The scale of this growth becomes clearer when looking at the broader market data. According to CoinGecko, total crypto RWA derivatives trading volume reached $347.17 billion in May 2026, a staggering increase from just $0.23 billion recorded in January 2025. Binance, MEXC, and Hyperliquid are the primary platforms driving this volume. Notably, speculative instruments continue to dominate trader preferences — TradFi perpetuals in 2026 have registered volumes more than eight times higher than traditional RWA spot trading.

The tokenized stock segment has also shattered previous records at a remarkable pace. In just five months of 2026, the market grew from $831 million to $34 billion by May — surpassing the entirety of the previous year's performance. Investor appetite remains heavily concentrated in the technology sector. NVDA and TSLA continue to lead secondary market activity, while Micron Technology (MU) has seen its turnover skyrocket to $13.16 billion. The addition of Microsoft fits seamlessly into this pattern, broadening the selection of high-demand tech brands available to traders.

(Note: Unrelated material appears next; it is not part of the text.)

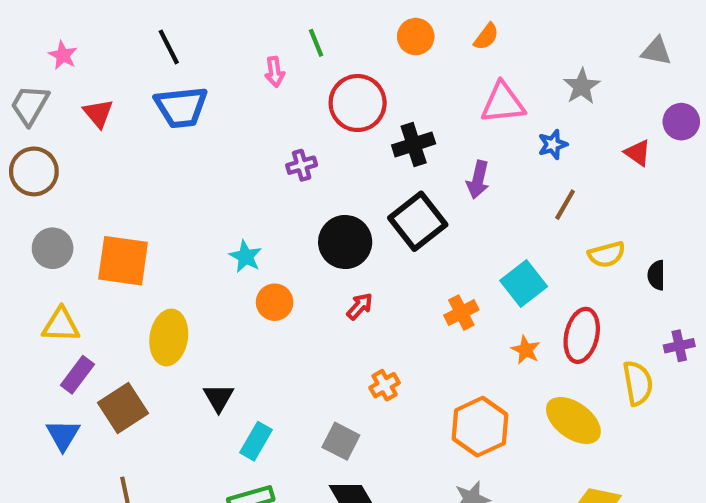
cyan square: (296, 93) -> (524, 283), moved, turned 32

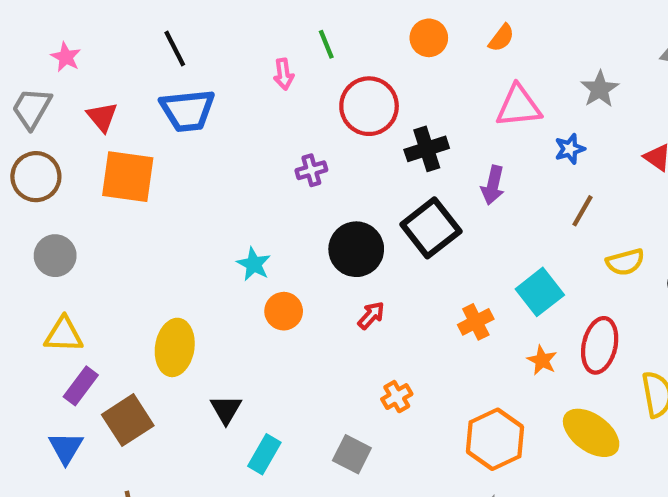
orange square: (123, 261) -> (128, 177), moved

However, there are important caveats that traders should be aware of before diving in. The instruments offered through Binance's bStocks platform, operated by BTech Holdings Limited, are classified as depositary receipts rather than actual shares. While their pricing is tied to exchange market values, they carry no voting rights, no entitlement to real dividends, and no direct corporate ownership.

Furthermore, buyers of bStocks instruments assume the full credit and operational risk of the issuer. Should any Binance-affiliated entity encounter financial difficulties, investors would have no legal recourse to claim real Microsoft or Meta shares on traditional stock markets like Wall Street. This distinction is critical for anyone considering these products as a substitute for conventional equity ownership.

Despite these limitations, the launch reflects a clear and growing appetite for tokenized exposure to blue-chip technology companies within the crypto ecosystem — a trend that shows no signs of slowing down.